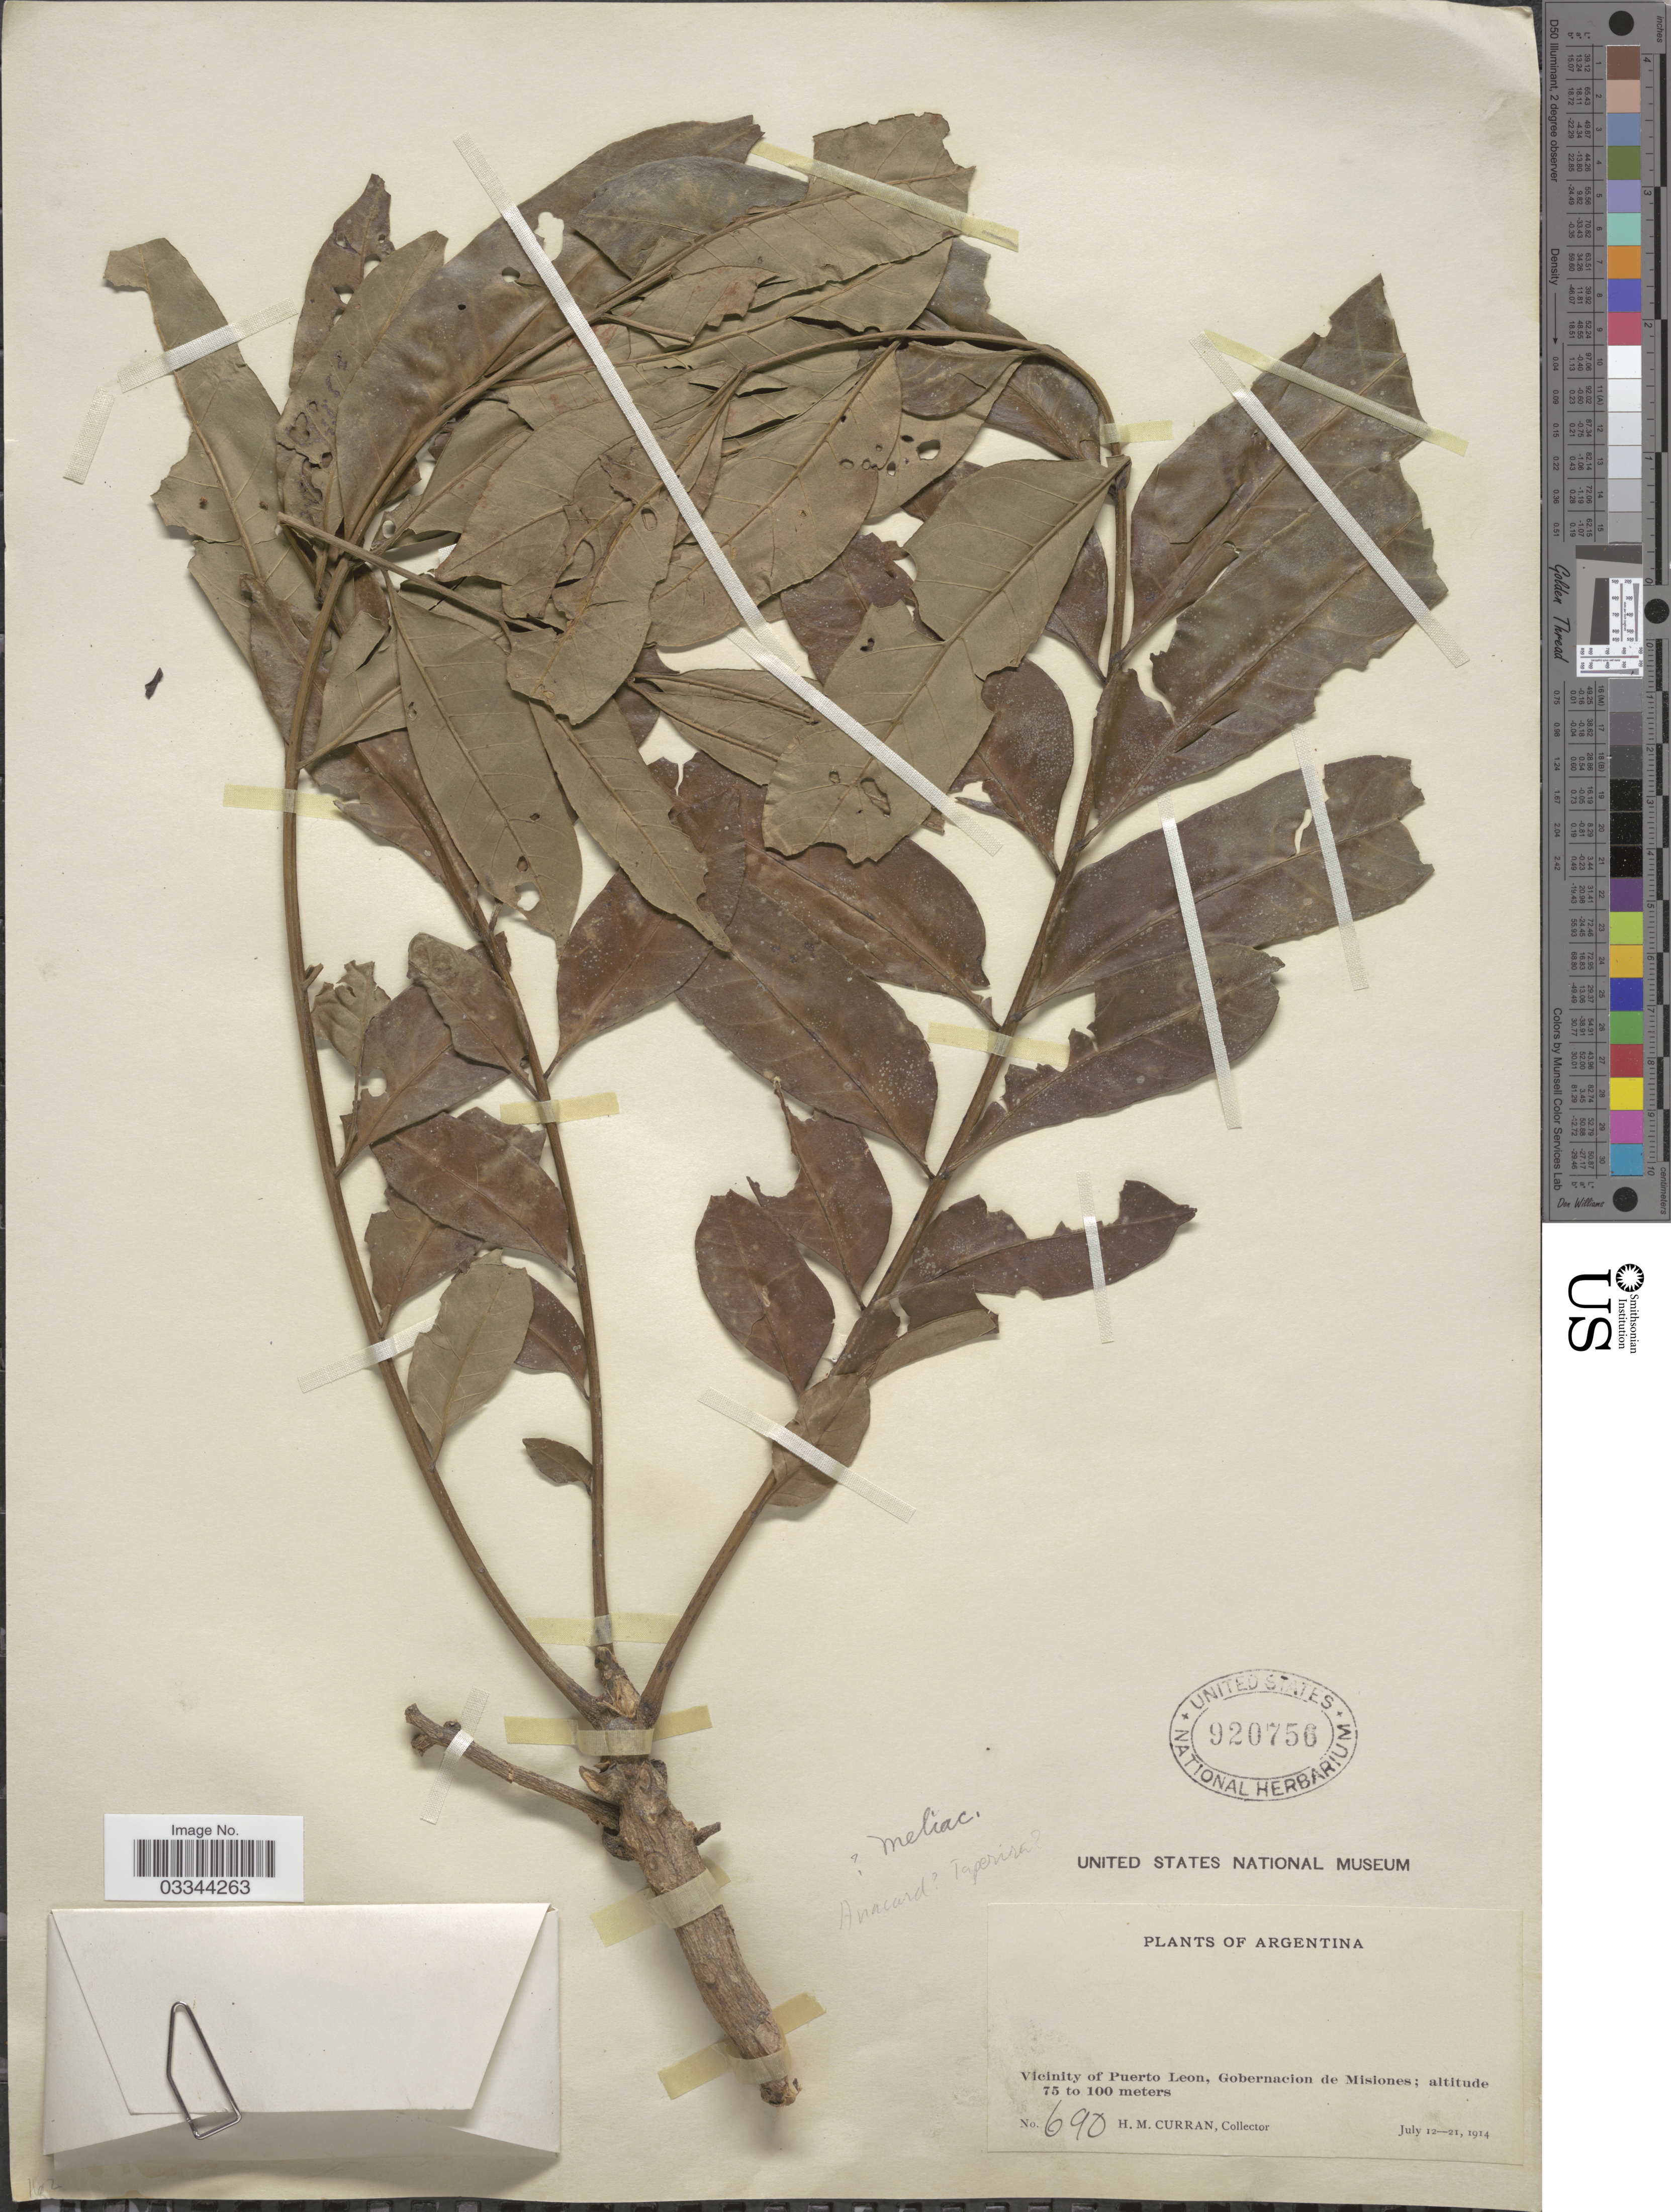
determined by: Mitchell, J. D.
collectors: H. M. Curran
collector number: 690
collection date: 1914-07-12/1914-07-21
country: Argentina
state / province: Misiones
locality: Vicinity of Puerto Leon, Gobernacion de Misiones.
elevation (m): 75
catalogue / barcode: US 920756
* * *
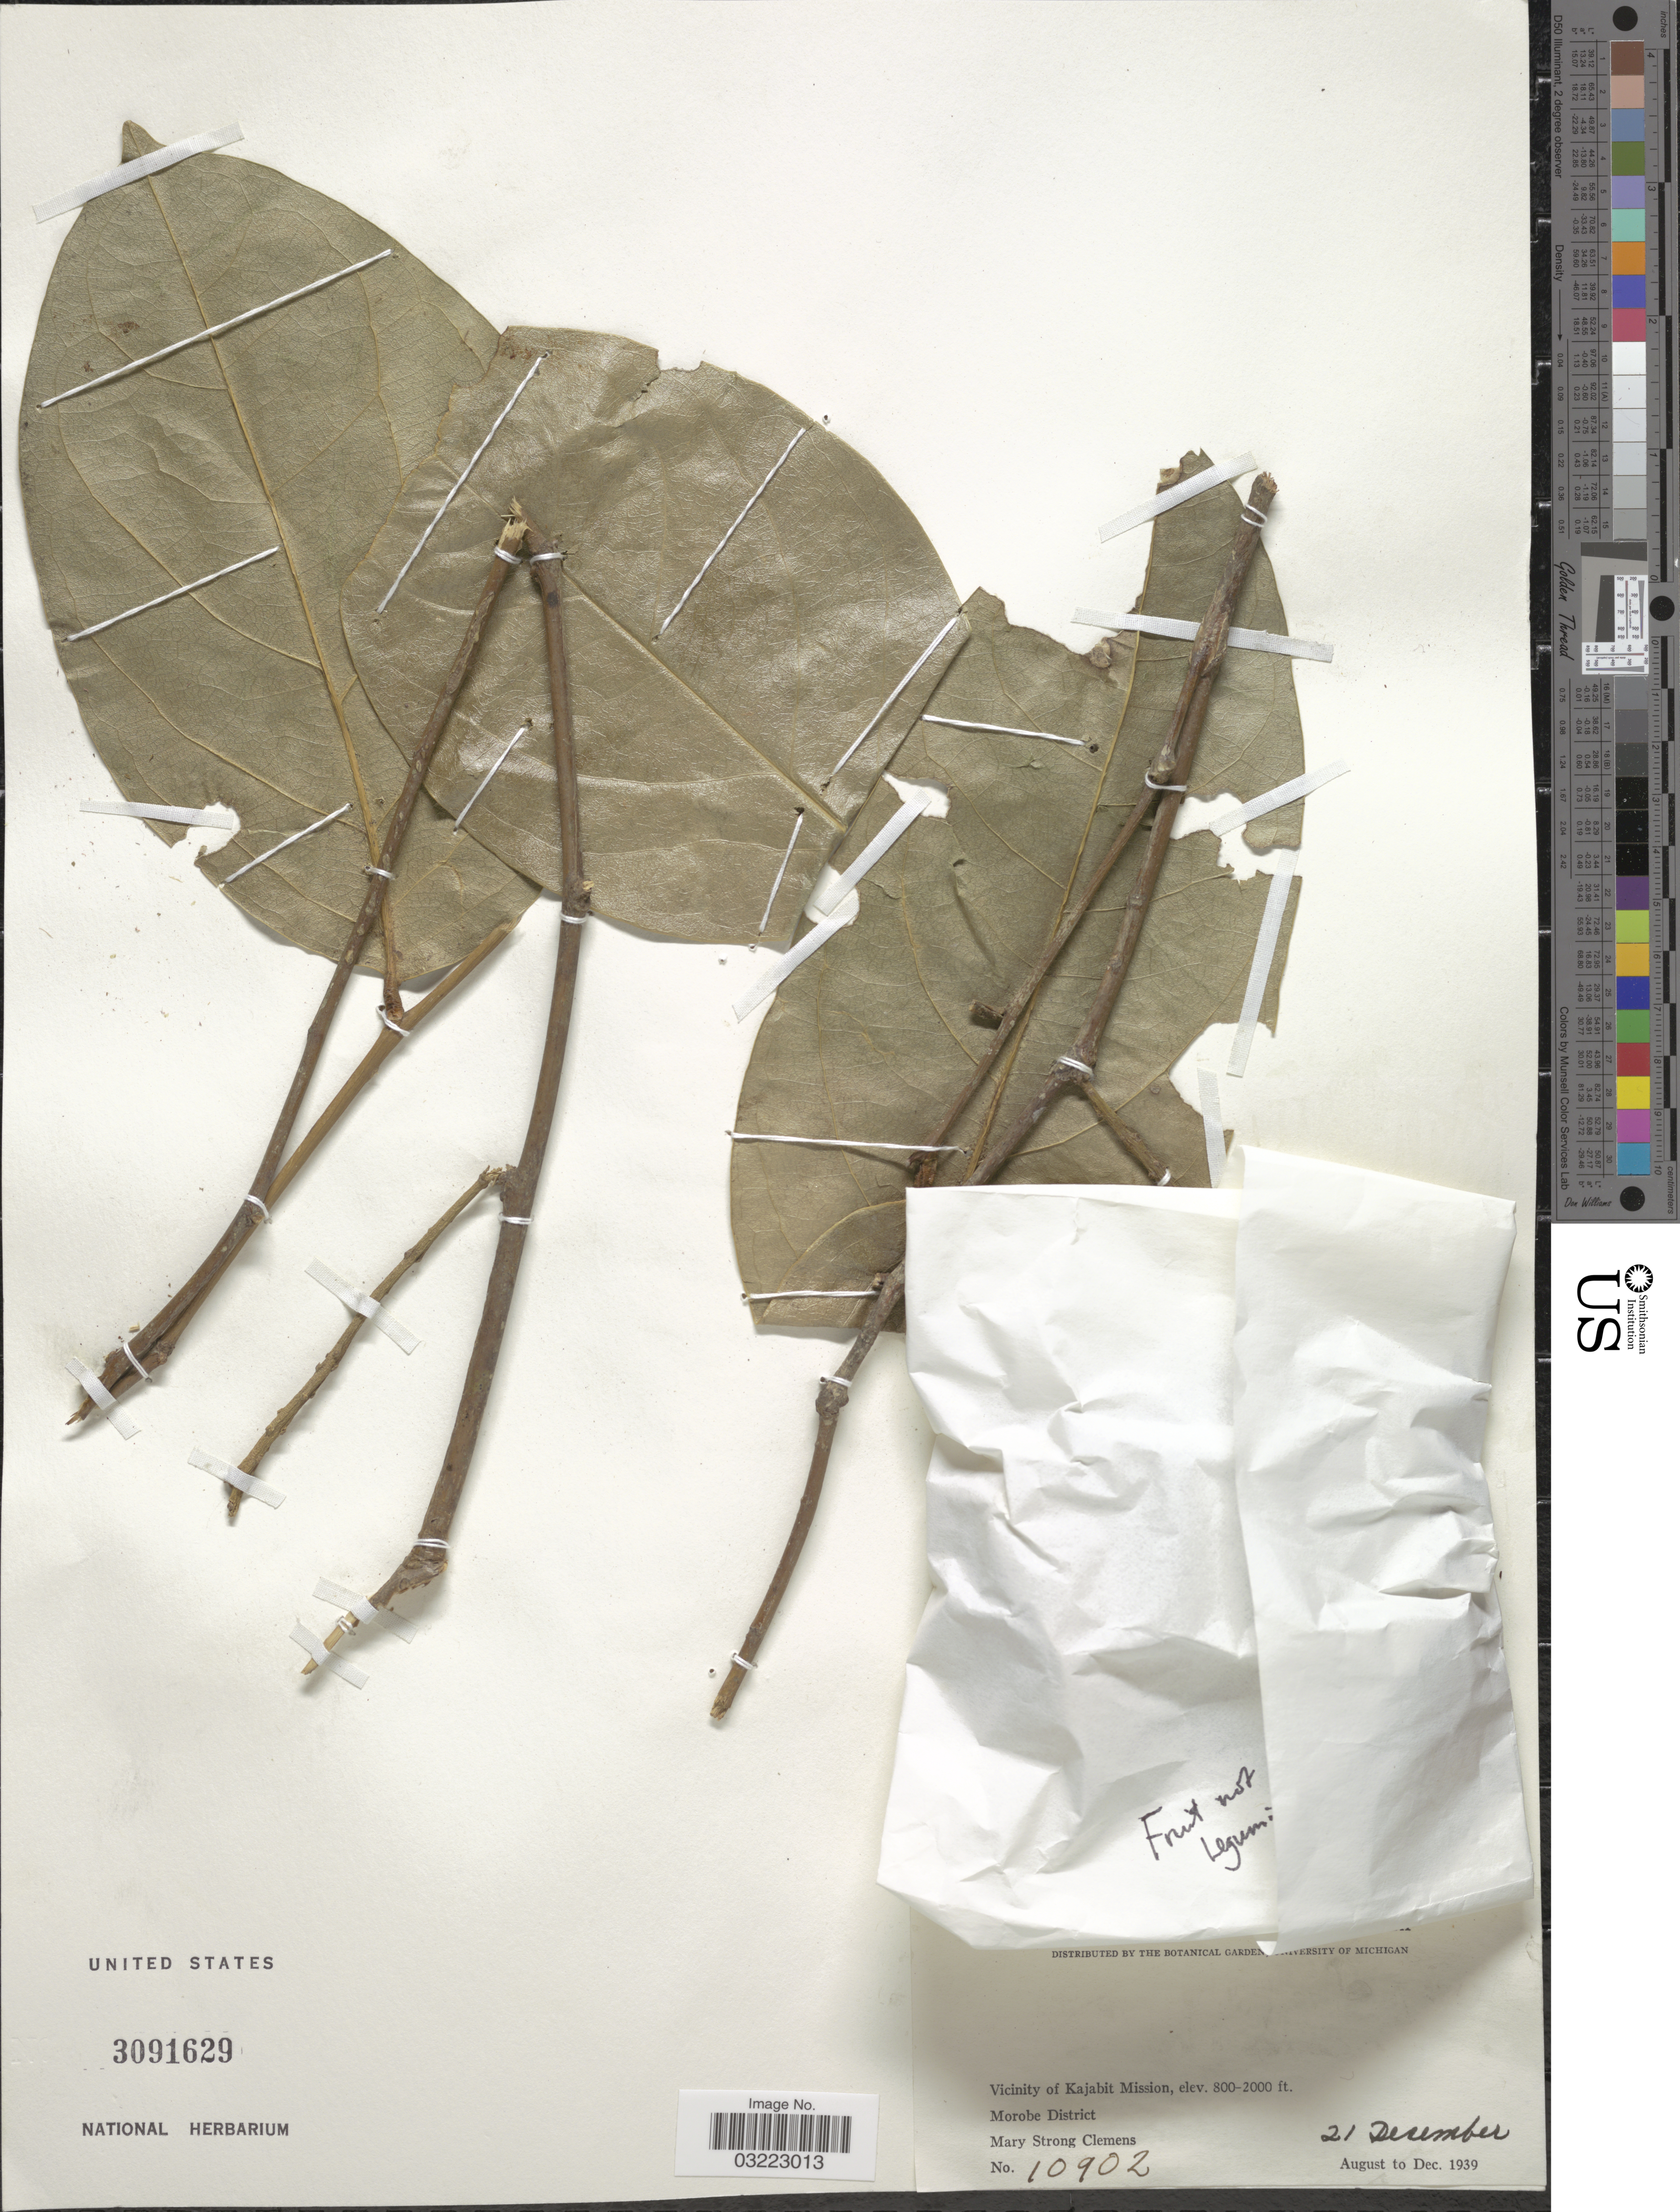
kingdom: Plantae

◆ Problem details: Will you quote, word for word, the part of the records that opens with the line containing "collectors: H. M. Curran" and closes with the line containing "elevation (m): 75"?

◆ Solution:
collectors: H. M. Curran
collector number: 690
collection date: 1914-07-12/1914-07-21
country: Argentina
state / province: Misiones
locality: Vicinity of Puerto Leon, Gobernacion de Misiones.
elevation (m): 75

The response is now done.